::: Text excerpt

14 Cell cycle Assignment
In some datasets, the phase of cell cycle that a cell is in (G1/G2M/S) can account for alot of the observed transcriptomic variation. There may be clustering by phase, or separation in the UMAP by phase.
Seurat provides a simple method for assigning cell cycle state to each cell. Other methods are available.
More information about assigning cell cycle states to cells is in the cell cycle vignette
# A list of cell cycle markers, from Tirosh et al, 2015, is loaded with Seurat. We can
# segregate this list into markers of G2/M phase and markers of S phase
s.genes <- cc.genes$s.genes
g2m.genes <- cc.genes$g2m.genes
# Use those lists with the cell cycle scoring function in Seurat.
seurat_object <- CellCycleScoring(seurat_object, s.features = s.genes, g2m.features = g2m.genes)

::::::
::: Stored data

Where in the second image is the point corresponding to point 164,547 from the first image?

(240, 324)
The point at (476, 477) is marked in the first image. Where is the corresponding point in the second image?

::::::

__What is being asked__: Pick up the Seurat cell cycle scoring tutorial right after its last line of code and continue it.

__Expected answer__:
#> Warning: The following features are not present in the
#> object: TYMS, MCM2, MCM4, UNG, GINS2, CDCA7, DTL, UHRF1,
#> MLF1IP, HELLS, RAD51AP1, GMNN, WDR76, CCNE2, ATAD2, RAD51,
#> RRM2, CDC45, CDC6, EXO1, DSCC1, BLM, CASP8AP2, CLSPN,
#> POLA1, CHAF1B, BRIP1, E2F8, not searching for symbol
#> synonyms
#> Warning: The following features are not present in the
#> object: CDK1, NUSAP1, UBE2C, BIRC5, TPX2, TOP2A, NDC80,
#> NUF2, MKI67, FAM64A, CCNB2, CKAP2L, AURKB, BUB1, KIF11,
#> GTSE1, HJURP, CDCA3, CDC20, TTK, CDC25C, KIF2C, NCAPD2,
#> DLGAP5, CDCA2, CDCA8, ECT2, KIF23, HMMR, AURKA, PSRC1,
#> ANLN, CENPE, NEK2, GAS2L3, CENPA, not searching for symbol
#> synonyms
Which adds S.Score, G2M.Score and Phase calls to the metadata.
head(seurat_object@meta.data)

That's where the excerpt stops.